Exercise - Your task is to set down the records below again, exactly.

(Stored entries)
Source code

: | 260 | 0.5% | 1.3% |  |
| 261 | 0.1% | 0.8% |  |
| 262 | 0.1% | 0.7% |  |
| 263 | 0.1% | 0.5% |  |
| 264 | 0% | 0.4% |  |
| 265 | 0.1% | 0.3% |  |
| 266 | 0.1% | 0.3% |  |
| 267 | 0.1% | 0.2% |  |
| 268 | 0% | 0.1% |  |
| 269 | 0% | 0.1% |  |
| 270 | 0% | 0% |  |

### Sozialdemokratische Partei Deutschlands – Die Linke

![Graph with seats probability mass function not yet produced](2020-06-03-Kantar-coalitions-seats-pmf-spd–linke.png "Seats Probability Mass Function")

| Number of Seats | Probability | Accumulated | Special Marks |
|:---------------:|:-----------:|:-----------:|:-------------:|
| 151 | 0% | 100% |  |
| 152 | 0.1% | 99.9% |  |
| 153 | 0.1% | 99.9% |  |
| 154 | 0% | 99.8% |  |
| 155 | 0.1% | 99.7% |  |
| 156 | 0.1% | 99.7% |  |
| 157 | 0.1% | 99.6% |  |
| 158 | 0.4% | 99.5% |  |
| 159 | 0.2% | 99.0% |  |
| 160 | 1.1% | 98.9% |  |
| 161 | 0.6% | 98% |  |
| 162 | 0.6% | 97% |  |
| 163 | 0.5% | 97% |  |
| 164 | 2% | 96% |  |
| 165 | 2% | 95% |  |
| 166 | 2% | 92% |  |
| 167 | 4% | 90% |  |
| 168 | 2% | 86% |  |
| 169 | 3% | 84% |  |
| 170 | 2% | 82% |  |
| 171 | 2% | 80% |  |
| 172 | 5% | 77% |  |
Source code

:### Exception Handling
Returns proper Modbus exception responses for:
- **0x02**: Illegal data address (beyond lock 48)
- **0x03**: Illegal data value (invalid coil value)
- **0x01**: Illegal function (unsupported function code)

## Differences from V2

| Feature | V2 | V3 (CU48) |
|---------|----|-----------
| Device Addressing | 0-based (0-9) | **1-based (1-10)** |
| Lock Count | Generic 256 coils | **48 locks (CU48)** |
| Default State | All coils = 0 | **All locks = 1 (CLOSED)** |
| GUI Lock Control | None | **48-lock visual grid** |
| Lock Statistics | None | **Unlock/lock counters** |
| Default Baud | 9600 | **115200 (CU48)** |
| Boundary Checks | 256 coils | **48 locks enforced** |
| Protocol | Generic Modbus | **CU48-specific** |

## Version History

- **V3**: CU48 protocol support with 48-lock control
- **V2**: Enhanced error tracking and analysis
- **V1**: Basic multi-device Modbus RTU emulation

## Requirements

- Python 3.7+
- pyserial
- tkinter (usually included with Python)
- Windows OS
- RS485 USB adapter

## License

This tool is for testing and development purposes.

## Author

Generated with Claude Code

Written response -
Source code

: | 260 | 0.5% | 1.3% |  |
| 261 | 0.1% | 0.8% |  |
| 262 | 0.1% | 0.7% |  |
| 263 | 0.1% | 0.5% |  |
| 264 | 0% | 0.4% |  |
| 265 | 0.1% | 0.3% |  |
| 266 | 0.1% | 0.3% |  |
| 267 | 0.1% | 0.2% |  |
| 268 | 0% | 0.1% |  |
| 269 | 0% | 0.1% |  |
| 270 | 0% | 0% |  |

### Sozialdemokratische Partei Deutschlands – Die Linke

![Graph with seats probability mass function not yet produced](2020-06-03-Kantar-coalitions-seats-pmf-spd–linke.png "Seats Probability Mass Function")

| Number of Seats | Probability | Accumulated | Special Marks |
|:---------------:|:-----------:|:-----------:|:-------------:|
| 151 | 0% | 100% |  |
| 152 | 0.1% | 99.9% |  |
| 153 | 0.1% | 99.9% |  |
| 154 | 0% | 99.8% |  |
| 155 | 0.1% | 99.7% |  |
| 156 | 0.1% | 99.7% |  |
| 157 | 0.1% | 99.6% |  |
| 158 | 0.4% | 99.5% |  |
| 159 | 0.2% | 99.0% |  |
| 160 | 1.1% | 98.9% |  |
| 161 | 0.6% | 98% |  |
| 162 | 0.6% | 97% |  |
| 163 | 0.5% | 97% |  |
| 164 | 2% | 96% |  |
| 165 | 2% | 95% |  |
| 166 | 2% | 92% |  |
| 167 | 4% | 90% |  |
| 168 | 2% | 86% |  |
| 169 | 3% | 84% |  |
| 170 | 2% | 82% |  |
| 171 | 2% | 80% |  |
| 172 | 5% | 77% |  |
Source code

:### Exception Handling
Returns proper Modbus exception responses for:
- **0x02**: Illegal data address (beyond lock 48)
- **0x03**: Illegal data value (invalid coil value)
- **0x01**: Illegal function (unsupported function code)

## Differences from V2

| Feature | V2 | V3 (CU48) |
|---------|----|-----------
| Device Addressing | 0-based (0-9) | **1-based (1-10)** |
| Lock Count | Generic 256 coils | **48 locks (CU48)** |
| Default State | All coils = 0 | **All locks = 1 (CLOSED)** |
| GUI Lock Control | None | **48-lock visual grid** |
| Lock Statistics | None | **Unlock/lock counters** |
| Default Baud | 9600 | **115200 (CU48)** |
| Boundary Checks | 256 coils | **48 locks enforced** |
| Protocol | Generic Modbus | **CU48-specific** |

## Version History

- **V3**: CU48 protocol support with 48-lock control
- **V2**: Enhanced error tracking and analysis
- **V1**: Basic multi-device Modbus RTU emulation

## Requirements

- Python 3.7+
- pyserial
- tkinter (usually included with Python)
- Windows OS
- RS485 USB adapter

## License

This tool is for testing and development purposes.

## Author

Generated with Claude Code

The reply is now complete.